*** Testo estratto ***

Bocciata l’ipotesi del ritorno a un torneo per sole riserve, Vecchi guarda invece con grande favore all’introduzione delle squadre B nei campionati professionistici. E per rafforzare il suo parere, ricorda l’esperienza vissuta a Madrid a fianco di Carlo Ancelotti. “Nel centro sportivo di Valdebebas, accanto al nostro campo, allo stesso orario, si allenava il Castilla. Quando avevamo bisogno, pescavamo da lì e trovavamo sempre ragazzi pronti“. In Spagna le seconde squadre sono chiamate ‘filiales’ e sono serbatoi cui poter attingere sempre. “Poterle controllare costantemente, consente anche vedere i loro progressi contro squadre adulte. Molto meglio così che dover mandare giocatori in prestito e sperare che si allenino correttamente”.

Il Castilla, citato da Vecchi, gioca le partite casalinghe all’interno del centro sportivo nel piccolo stadio “Di Stefano”. Lì si è formato come allenatore Zinedine Zidane, prima di guidare i blancos alle vette europee. Curiosamente, lo stesso Castilla è l’unica “filial” ad essere approdata a una competizione continentale. Nella stagione 198081 disputò infatti la Coppa delle Coppe. L’anno prima era clamorosamente arrivata alla finale di Copa del Rey al Bernabeu. Avversario? Eh già, quello. Real Madrid-Castilla 6-1, un punteggio tennistico per un momento storico del calcio spagnolo.

Un confronto possibile solo nelle coppe. Il regolamento vieta la risoluzione di complessi edipici in campionato. La proposta di Costacurta è sulla stessa linea: ok promozioni e retrocessioni, ma nessun conflitto di interessi.

Tutti under 21, con un paio di under 23, alle prese col calcio vero. Un gap generazionale che per Vecchi potrebbe essere il principale problema per le squadre B. “Per essere competitive in serie C, forse le formazioni giovanili avrebbero bisogno di 3-4 giocatori di esperienza. È un torneo spigoloso, dura affrontarlo con soli ventenni. E comunque, in ogni caso, meglio qualche sconfitta prima che ritardare la crescita individuale”.

***

■ **Dettagli esercizio**:
Riporta il brano sulle squadre B da "Il Castilla, citato" fino a "del calcio spagnolo." incluso, sostituendo "clamorosamente" con "sorprendentemente".

*** Materiale estratto ***

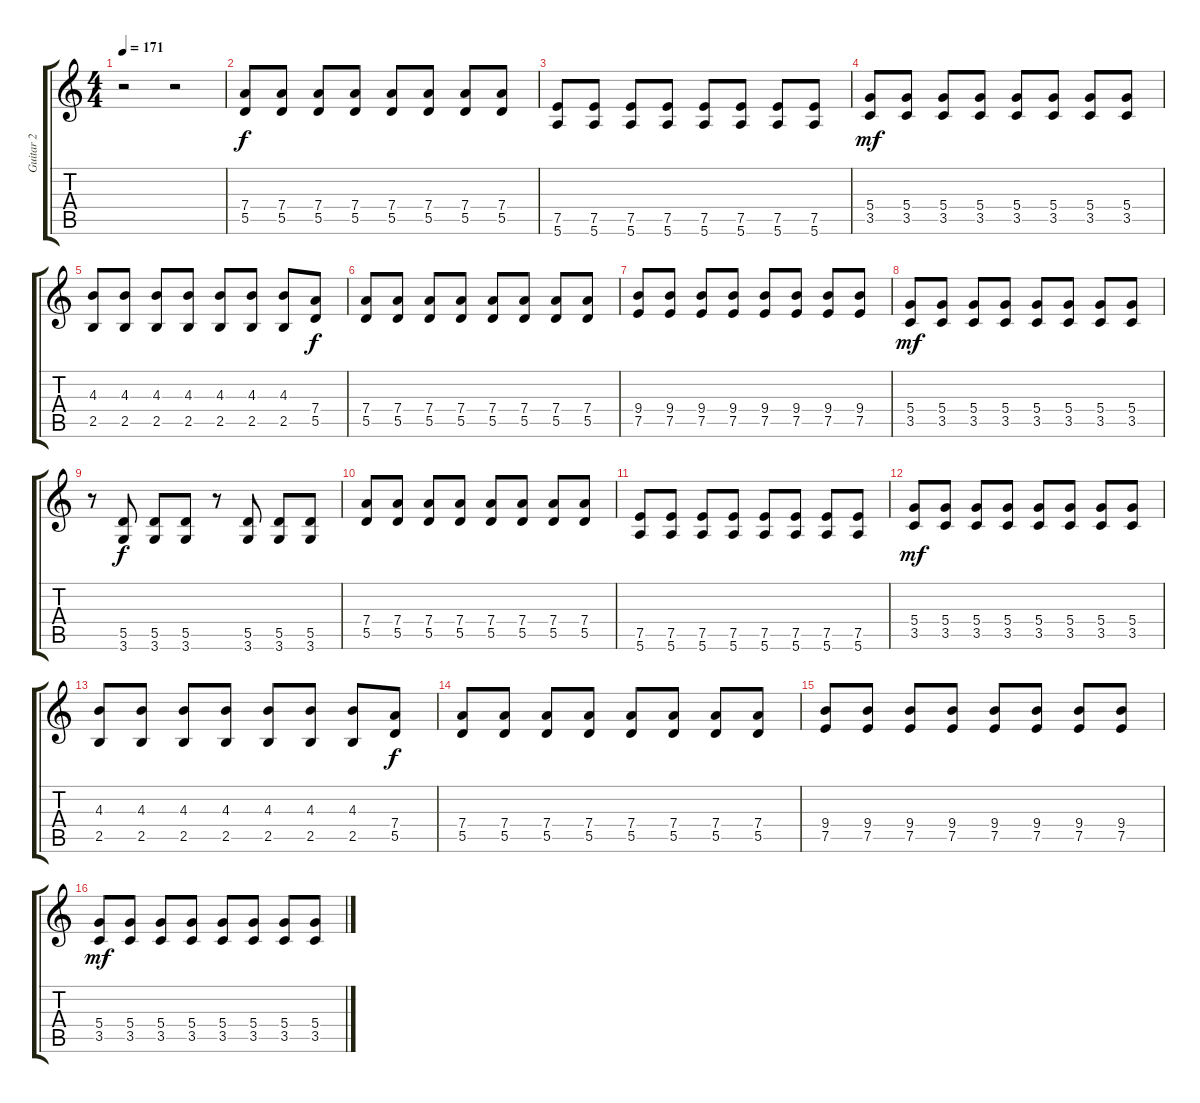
\track ("Guitar 2" "Guitar 2") {instrument overdrivenguitar}
\staff {score tabs}
\tuning (E4 B3 G3 D3 A2 E2) {hide}
\ts (4 4)
\tempo 171
\clef g2
\ks c
r.2{dy f} r.2 |
(7.4 5.5).8 (7.4 5.5).8 (7.4 5.5).8 (7.4 5.5).8 (7.4 5.5).8 (7.4 5.5).8 (7.4 5.5).8 (7.4 5.5).8 |
(7.5 5.6).8 (7.5 5.6).8 (7.5 5.6).8 (7.5 5.6).8 (7.5 5.6).8 (7.5 5.6).8 (7.5 5.6).8 (7.5 5.6).8 |
(5.4 3.5).8{dy mf} (5.4 3.5).8 (5.4 3.5).8 (5.4 3.5).8 (5.4 3.5).8 (5.4 3.5).8 (5.4 3.5).8 (5.4 3.5).8 |
(4.3 2.5).8 (4.3 2.5).8 (4.3 2.5).8 (4.3 2.5).8 (4.3 2.5).8 (4.3 2.5).8 (4.3 2.5).8 (7.4 5.5).8{dy f} |
(7.4 5.5).8 (7.4 5.5).8 (7.4 5.5).8 (7.4 5.5).8 (7.4 5.5).8 (7.4 5.5).8 (7.4 5.5).8 (7.4 5.5).8 |
(9.4 7.5).8 (9.4 7.5).8 (9.4 7.5).8 (9.4 7.5).8 (9.4 7.5).8 (9.4 7.5).8 (9.4 7.5).8 (9.4 7.5).8 |
(5.4 3.5).8{dy mf} (5.4 3.5).8 (5.4 3.5).8 (5.4 3.5).8 (5.4 3.5).8 (5.4 3.5).8 (5.4 3.5).8 (5.4 3.5).8 |
r.8 (5.5 3.6).8{dy f} (5.5 3.6).8 (5.5 3.6).8 r.8 (5.5 3.6).8 (5.5 3.6).8 (5.5 3.6).8 |
(7.4 5.5).8 (7.4 5.5).8 (7.4 5.5).8 (7.4 5.5).8 (7.4 5.5).8 (7.4 5.5).8 (7.4 5.5).8 (7.4 5.5).8 |
(7.5 5.6).8 (7.5 5.6).8 (7.5 5.6).8 (7.5 5.6).8 (7.5 5.6).8 (7.5 5.6).8 (7.5 5.6).8 (7.5 5.6).8 |
(5.4 3.5).8{dy mf} (5.4 3.5).8 (5.4 3.5).8 (5.4 3.5).8 (5.4 3.5).8 (5.4 3.5).8 (5.4 3.5).8 (5.4 3.5).8 |
(4.3 2.5).8 (4.3 2.5).8 (4.3 2.5).8 (4.3 2.5).8 (4.3 2.5).8 (4.3 2.5).8 (4.3 2.5).8 (7.4 5.5).8{dy f} |
(7.4 5.5).8 (7.4 5.5).8 (7.4 5.5).8 (7.4 5.5).8 (7.4 5.5).8 (7.4 5.5).8 (7.4 5.5).8 (7.4 5.5).8 |
(9.4 7.5).8 (9.4 7.5).8 (9.4 7.5).8 (9.4 7.5).8 (9.4 7.5).8 (9.4 7.5).8 (9.4 7.5).8 (9.4 7.5).8 |
(5.4 3.5).8{dy mf} (5.4 3.5).8 (5.4 3.5).8 (5.4 3.5).8 (5.4 3.5).8 (5.4 3.5).8 (5.4 3.5).8 (5.4 3.5).8
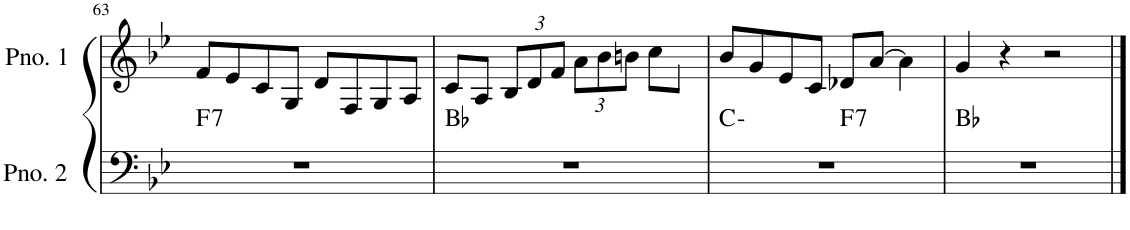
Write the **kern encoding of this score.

**kern	**harte	**kern
*part2	*part2	*part1
*staff2	*	*staff1
*I"ピアノ 2	*	*I"ピアノ 1
!!LO:PB:g=z
*clefF4	*	*clefG2
*k[b-e-]	*	*k[b-e-]
*M4/4	*	*M4/4
=63	=63	=63
!	!LO:H:kt=7	!
1r	F:7	8f/L
.	.	8e-/
.	.	8c/
.	.	8G/J
.	.	8d/L
.	.	8F/
.	.	8G/
.	.	8A/J
=64	=64	=64
1r	Bb:maj	8c/L
.	.	8A/J
*	*	*Xbrackettup
.	.	12B-/L
.	.	12d/
.	.	12f/J
.	.	12a\L
.	.	12b-\
.	.	12bn\J
.	.	8cc\L
.	.	8a\J
=65	=65	=65
*^	*	*
1r	2ryy	C:min	8b-/L
.	.	.	8g/
.	.	.	8e-/
.	.	.	8c/J
!	!	!LO:H:kt=7	!
.	2ryy	F:7	8d-X/L
.	.	.	[8a/J
.	.	.	4a\]
*v	*v	*	*
=66	=66	=66
1r	Bb:maj	4g/
.	.	4r
.	.	2r
==	==	==
*-	*-	*-
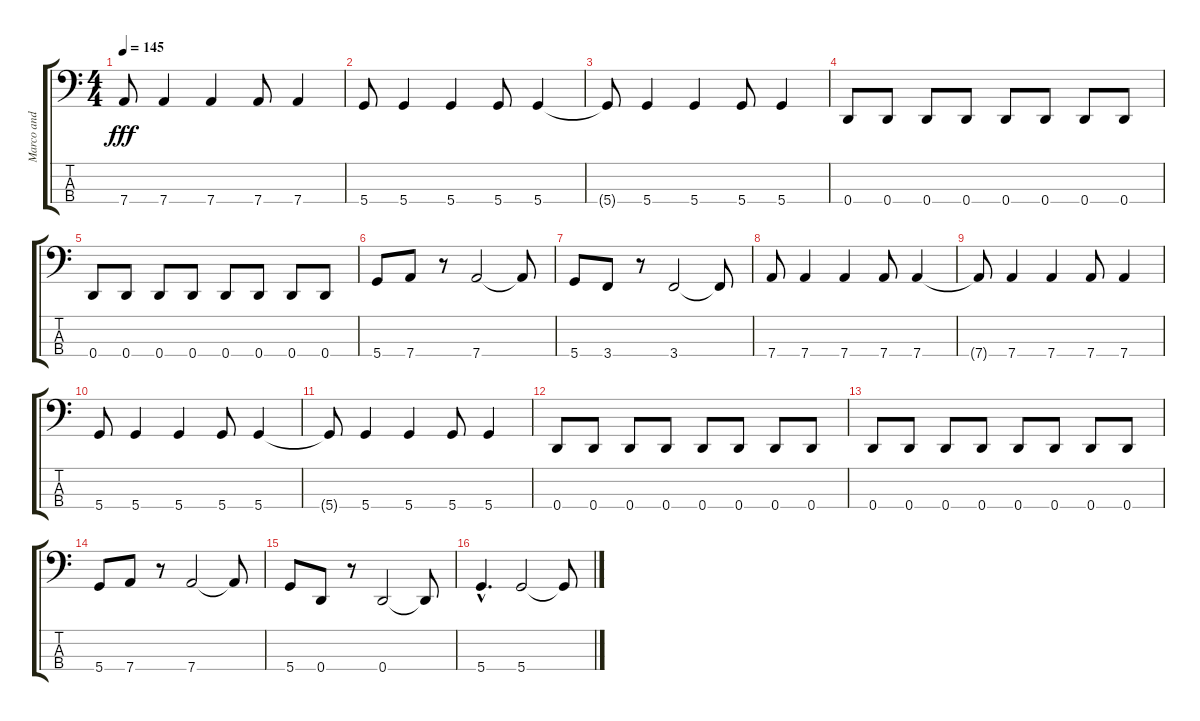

***

■ **Risposta completa**:
Il Castilla, citato da Vecchi, gioca le partite casalinghe all’interno del centro sportivo nel piccolo stadio “Di Stefano”. Lì si è formato come allenatore Zinedine Zidane, prima di guidare i blancos alle vette europee. Curiosamente, lo stesso Castilla è l’unica “filial” ad essere approdata a una competizione continentale. Nella stagione 198081 disputò infatti la Coppa delle Coppe. L’anno prima era sorprendentemente arrivata alla finale di Copa del Rey al Bernabeu. Avversario? Eh già, quello. Real Madrid-Castilla 6-1, un punteggio tennistico per un momento storico del calcio spagnolo.